Edwin Catmull a été l’un des pionniers de l’imagerie informatique en scannant en 3D sa propre main en 1972. Il a ensuite rejoint Lucasfilm en 1979 chez ILM pour développer certaines technologies au sein du département informatique. Son rêve a toujours été de réaliser le premier film d’animation entièrement en synthèse. En 1984 engage, Catmull engage John Lasseter qui vient d’être renvoyé de Disney, afin d’aider à sa vision. Il fonde ensuite Pixar, acheté par Steve Jobs en 1986, et va donc ensuite développer Toy Story de Lasseter avec Disney, réalisant ainsi son rêve. Les deux hommes deviendront d’ailleurs président des studios d’animation en 2007. Edwin Catmull gardera ce poste jusqu’en 2019 (Lasseter sera quand à lui viré pour harcèlement).

On peine à y croire mais Pixar perd beaucoup d’argent à ses débuts. Steve Jobs finit même par s’en désintéresser…

Pixar à ses débuts créait des stations de travail (l’ordinateur Pixar, justement) et développait des logiciels pour les effets spéciaux (Renderware par exemple). Catmull et Lasseter produisaient en parallèle des courts-métrages, ce que Steve Jobs [et avant lui George Lucas, ndlr] considérait comme une perte de temps.
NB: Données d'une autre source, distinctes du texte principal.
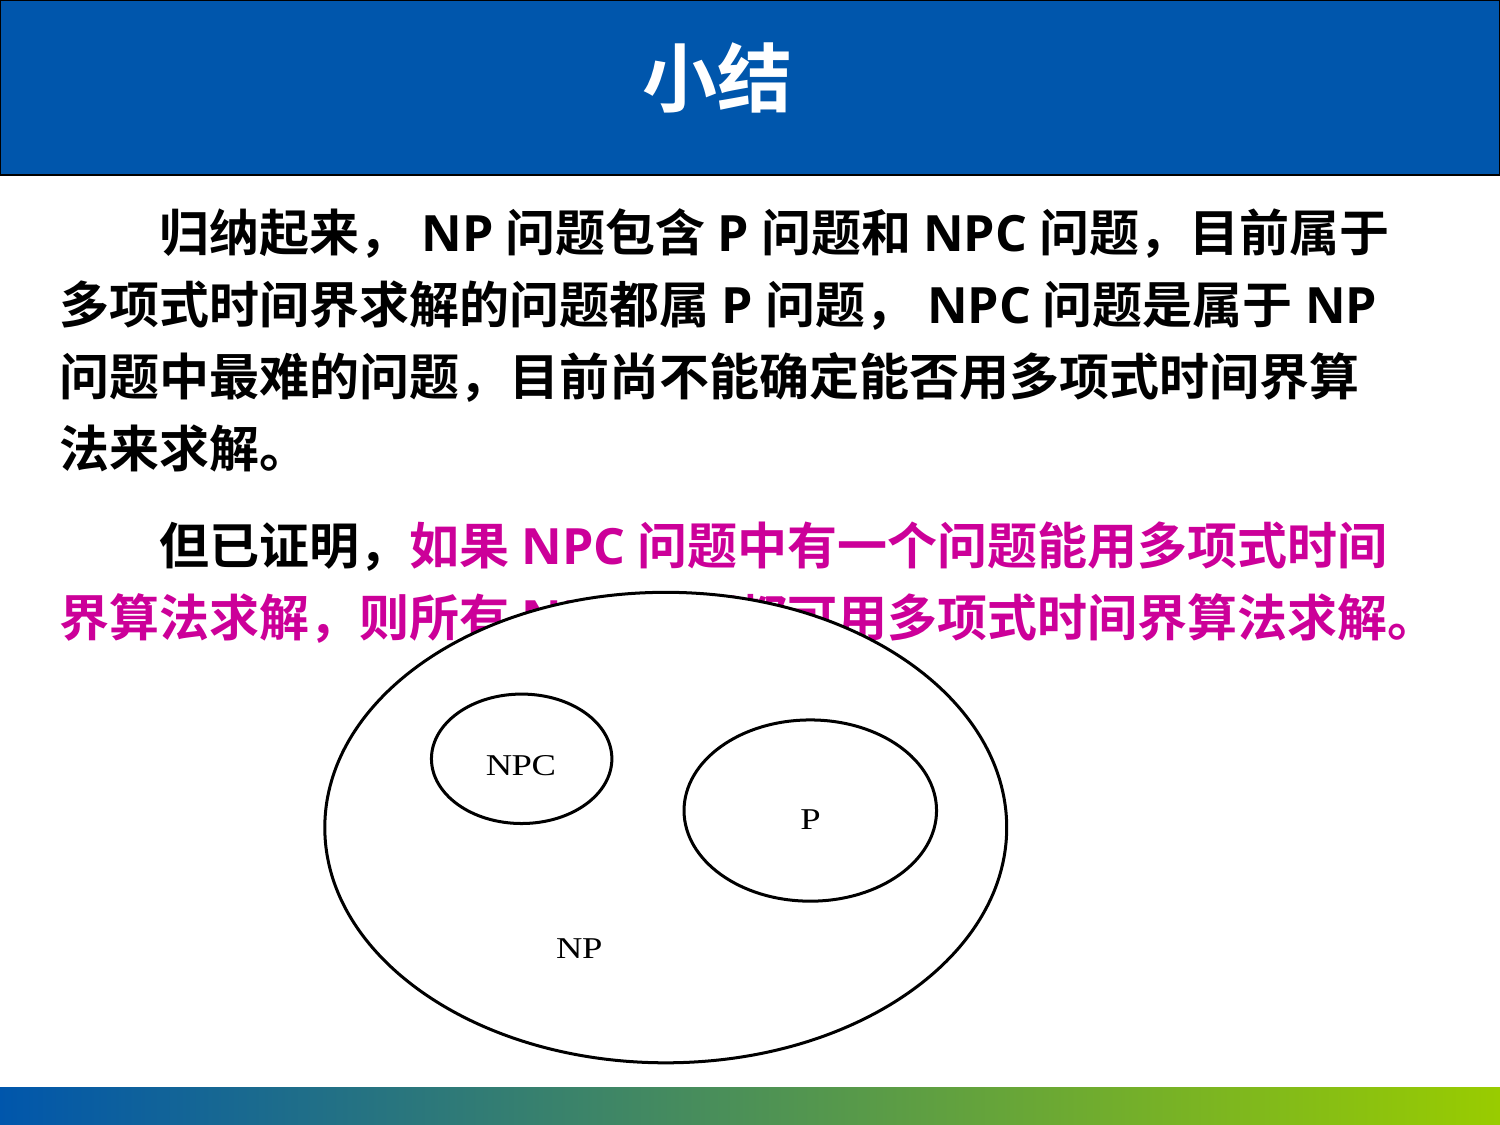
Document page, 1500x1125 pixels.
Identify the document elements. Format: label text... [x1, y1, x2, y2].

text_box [322, 590, 1009, 1066]
text_box 归纳起来，NP问题包含P问题和NPC问题，目前属于多项式时间界求解的问题都属P问题，NPC问题是属于NP问题中最难的问题，目前尚不能确定能否用多项式时间界算法来求解。 但已证明，如果NPC问题中有一个问题能用多项式时间界算法求解，则所有NPC问题都可用多项式时间界算法求解。 [43, 180, 1418, 656]
text_box 小结 [172, 24, 1298, 130]
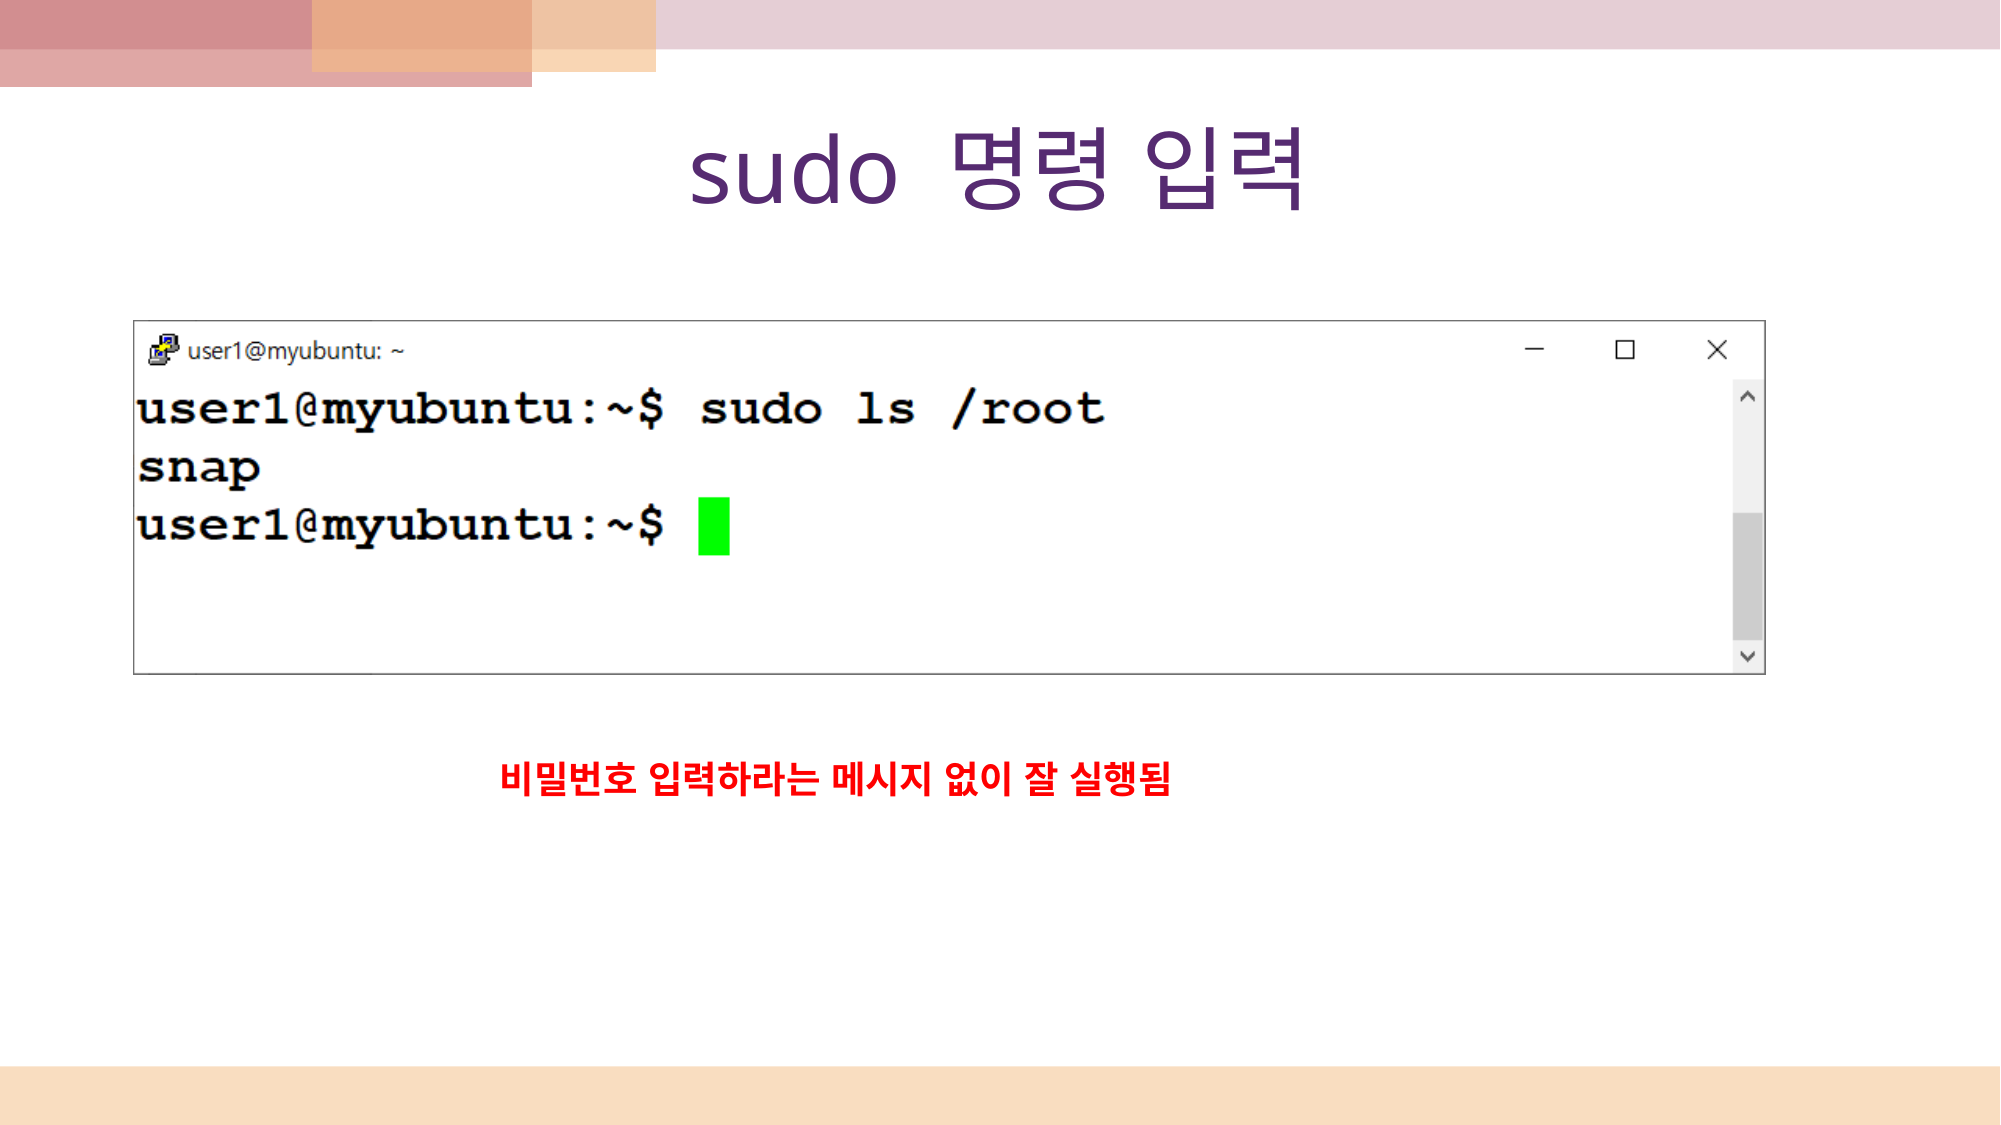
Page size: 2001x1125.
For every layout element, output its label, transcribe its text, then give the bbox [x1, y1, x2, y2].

title sudo 명령 입력 [99, 88, 1900, 246]
text_box 비밀번호 입력하라는 메시지 없이 잘 실행됨 [485, 749, 1189, 809]
picture [132, 320, 1767, 675]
Mais au fur et à mesure des années, le département informatique ne vend plus rien et seul subsistent les courts-métrages et autres publicités, ce qui ennuyait Jobs. Il faut aussi savoir que Jobs avait un très mauvais caractère et hurlait souvent sur Catmull. Il va y avoir une sorte de compétition entre Pixar (qu’Eisner n’a jamais aimé… C’est grâce à Katzenberg que la compagnie a travaillé avec Disney) et les films d’animations Disney – les films Disney rapportant de moins en moins d’argent tandis que Pixar grandira au fur et à mesure. La première action de Bob Iger [un ancien précisent du groupe médiatique CapCities racheté par la Walt Disney Company en 1996, ndlr] lorsqu’il prend la présidence de Disney en 2005 sera d’acheter Pixar et de l’incorporer définitivement aux studios.
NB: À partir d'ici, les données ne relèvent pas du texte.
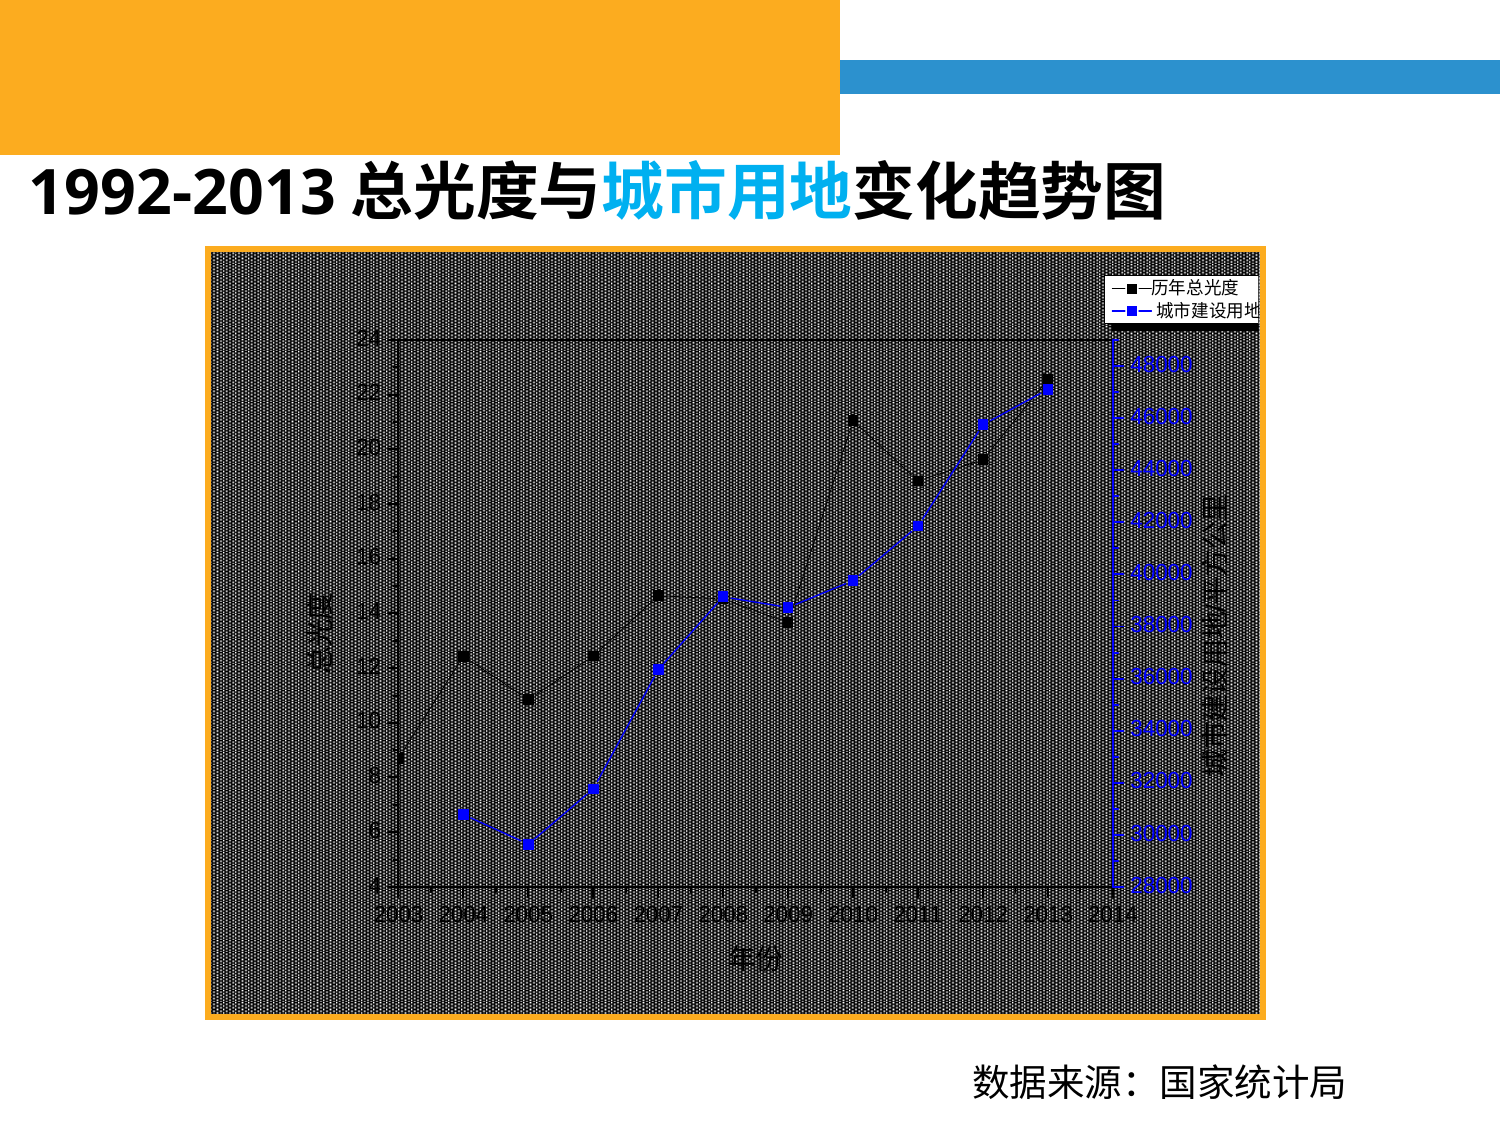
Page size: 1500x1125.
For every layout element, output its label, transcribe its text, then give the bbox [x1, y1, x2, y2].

text_box 数据来源：国家统计局 [957, 1051, 1460, 1112]
picture [0, 0, 1500, 1125]
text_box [210, 251, 1260, 1015]
title 1992-2013总光度与城市用地变化趋势图 [13, 153, 1217, 252]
Quel héritage de ce second âge d’or assument aujourd’hui les studios Disney ? Quel regard portez-vous sur ses nouvelles productions ?

Je dirais l’héritage des comédies musicales d’Ashman. Mais soyons lucides, Disney actuellement voit surtout les films du second âge d’or comme un moyen de se faire de l’argent grâce aux remakes. Aujourd’hui, j’ai l’impression qu’Iger et Bob Chapek [l’actuel PDG de la Walt Disney Company depuis le départ d’Iger en février 2020 a fait ses classes chez Buena Vista Home Entertainment, ndlr] considèrent les productions animées comme la dernière roue du carrosse, étant surtout focalisés sur les univers Marvel et Star Wars. En gros, j’ai le sentiment qu’on se retrouve au même niveau que lorsqu’Eisner était arrivé à Disney en 1984 et voulait fermer le studio. J’espère me tromper.

* Propos recueillis par mail, en janvier 2021.